* **Jobs**:
**a.** In the Murakami review, quote everything from "Friendships also are" down to "are not rancorous.".
**b.** According to the Murakami review, what gives the collection its very surreal feel?

* **Document text**:
There are six stories in this small collection.
Most of it is the usual Murakami-stuff: lost souls, odd encounters, late nights, unlikely and inexplicable creatures and occurrences, some jazz music, some unfulfilled love, disappearances, and at least one Murakami-like author.
The book is sparsely populated: characters often meet late at night or in isolation.
There are few crowds, and people have few friends.
Particularly striking is the trust found in the novel, with strangers forming unlikely bonds.
Friendships also are reliable, the rare bond (unlike marriage or family relationships) that holds.
But even where there are divorces these are not rancorous.
Murakami's interpersonal relationships are pleasant but so unlike most people's experience that they help give the collection a very surreal feel.
In "UFO in Kushiro" the central character's wife leaves him, a sudden and complete break -- without, of course, any personal confrontation: he just returns home to find she has gone.
The man, Komura, then travels to Hokkaido at the suggestion of a colleague, who has him deliver a mysterious small box.
The Kobe earthquake plays a large role here, both in his wife's leaving and as a reflection of his own unsettled state.
"Landscape with Flatiron" is dominated by a late-night beachside bonfire lighting.
Not much happens, the most tense moments involving the question of whether the collected driftwood will catch fire.
Yet it still manages to be a nice reflection of youthful life and concerns:
What's important is now.
Who knows when the world is gonna end ?
Who can think about the future ?
In "All God's Children can Dance" Yoshiya is the son of a woman who found religion (and is, during the story, down in Kansai helping with the earthquake relief).
He only learnt the 'secret' of his mysterious birth when he was seventeen.
Here he believes to see the man who might be his father.
He follows him, and finds release from some of what oppressed him.
The story verges on the mystical.
"Thailand" represents a rare foreign foray for Murakami.
After attending a conference, Satsuki takes a vacation at a resort.
Her driver, Nimit, is the perfect care-taker for her, taking her to a secluded swimming pool away from the hotel where she can rest and swim in peace.

* **Dataset records**:
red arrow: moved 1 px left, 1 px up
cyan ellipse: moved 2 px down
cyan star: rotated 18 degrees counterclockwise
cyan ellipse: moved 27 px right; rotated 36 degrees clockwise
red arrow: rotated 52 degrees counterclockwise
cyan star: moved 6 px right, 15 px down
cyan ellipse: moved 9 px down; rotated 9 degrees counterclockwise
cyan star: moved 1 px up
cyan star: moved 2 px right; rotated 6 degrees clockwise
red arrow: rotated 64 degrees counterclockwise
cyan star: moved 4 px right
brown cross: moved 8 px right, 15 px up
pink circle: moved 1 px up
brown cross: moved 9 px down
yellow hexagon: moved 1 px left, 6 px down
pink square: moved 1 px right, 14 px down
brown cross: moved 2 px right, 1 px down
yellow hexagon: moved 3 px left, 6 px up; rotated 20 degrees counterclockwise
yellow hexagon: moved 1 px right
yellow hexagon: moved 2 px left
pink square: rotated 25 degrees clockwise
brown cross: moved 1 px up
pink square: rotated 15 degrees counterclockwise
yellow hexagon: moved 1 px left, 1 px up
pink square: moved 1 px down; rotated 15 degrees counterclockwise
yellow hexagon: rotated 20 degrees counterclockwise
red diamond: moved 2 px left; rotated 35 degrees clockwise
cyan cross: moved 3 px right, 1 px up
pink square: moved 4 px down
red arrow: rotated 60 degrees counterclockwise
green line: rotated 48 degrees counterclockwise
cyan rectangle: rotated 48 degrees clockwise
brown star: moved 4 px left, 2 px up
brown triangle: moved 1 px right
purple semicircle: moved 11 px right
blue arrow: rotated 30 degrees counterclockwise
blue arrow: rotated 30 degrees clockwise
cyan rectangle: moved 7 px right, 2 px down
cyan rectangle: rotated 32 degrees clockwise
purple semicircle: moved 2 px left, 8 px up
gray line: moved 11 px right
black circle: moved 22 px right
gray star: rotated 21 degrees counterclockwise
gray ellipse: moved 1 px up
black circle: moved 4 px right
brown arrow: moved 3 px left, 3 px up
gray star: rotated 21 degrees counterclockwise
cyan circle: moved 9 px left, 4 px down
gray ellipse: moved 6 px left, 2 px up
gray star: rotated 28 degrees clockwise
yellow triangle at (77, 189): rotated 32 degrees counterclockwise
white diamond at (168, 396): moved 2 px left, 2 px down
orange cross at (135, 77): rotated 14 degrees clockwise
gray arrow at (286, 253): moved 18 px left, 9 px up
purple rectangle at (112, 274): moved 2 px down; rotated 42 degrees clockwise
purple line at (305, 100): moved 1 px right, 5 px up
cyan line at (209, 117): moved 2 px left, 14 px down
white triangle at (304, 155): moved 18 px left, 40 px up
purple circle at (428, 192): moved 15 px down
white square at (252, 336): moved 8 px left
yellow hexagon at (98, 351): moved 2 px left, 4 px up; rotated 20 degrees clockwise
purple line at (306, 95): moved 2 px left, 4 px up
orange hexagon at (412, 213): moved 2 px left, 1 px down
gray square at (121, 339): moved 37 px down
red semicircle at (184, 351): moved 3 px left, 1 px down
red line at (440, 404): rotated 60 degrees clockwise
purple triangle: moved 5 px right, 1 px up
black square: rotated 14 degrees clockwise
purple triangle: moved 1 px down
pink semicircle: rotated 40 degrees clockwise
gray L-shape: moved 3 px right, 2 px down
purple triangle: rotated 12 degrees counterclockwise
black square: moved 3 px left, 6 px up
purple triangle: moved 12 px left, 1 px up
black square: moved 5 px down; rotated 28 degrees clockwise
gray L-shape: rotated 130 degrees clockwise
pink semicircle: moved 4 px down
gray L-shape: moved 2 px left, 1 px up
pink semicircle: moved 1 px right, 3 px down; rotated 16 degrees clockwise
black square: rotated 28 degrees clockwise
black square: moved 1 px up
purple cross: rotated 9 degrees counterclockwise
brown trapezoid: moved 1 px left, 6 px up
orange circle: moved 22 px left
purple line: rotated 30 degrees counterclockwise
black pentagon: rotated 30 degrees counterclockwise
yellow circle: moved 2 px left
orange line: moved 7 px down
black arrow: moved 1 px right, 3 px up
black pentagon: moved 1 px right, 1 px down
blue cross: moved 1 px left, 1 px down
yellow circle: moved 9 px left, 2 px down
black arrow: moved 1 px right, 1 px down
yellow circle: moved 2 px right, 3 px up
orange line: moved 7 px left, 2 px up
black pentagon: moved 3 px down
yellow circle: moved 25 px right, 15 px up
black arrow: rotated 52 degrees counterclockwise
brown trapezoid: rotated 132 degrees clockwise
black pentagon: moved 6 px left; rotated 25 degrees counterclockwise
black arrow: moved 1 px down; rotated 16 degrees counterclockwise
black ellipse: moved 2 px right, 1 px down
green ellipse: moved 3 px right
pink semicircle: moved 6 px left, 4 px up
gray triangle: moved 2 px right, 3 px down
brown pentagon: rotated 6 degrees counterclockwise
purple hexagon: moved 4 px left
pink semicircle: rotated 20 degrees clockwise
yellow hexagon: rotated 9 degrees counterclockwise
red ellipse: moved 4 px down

* **Task-by-task answers**:
**a.**
Friendships also are reliable, the rare bond (unlike marriage or family relationships) that holds.
But even where there are divorces these are not rancorous.

**b.** The characters' relationships are pleasant but very unlike most people's experience. Strangers trust each other and form unlikely bonds, friendships hold, and even divorces are not rancorous.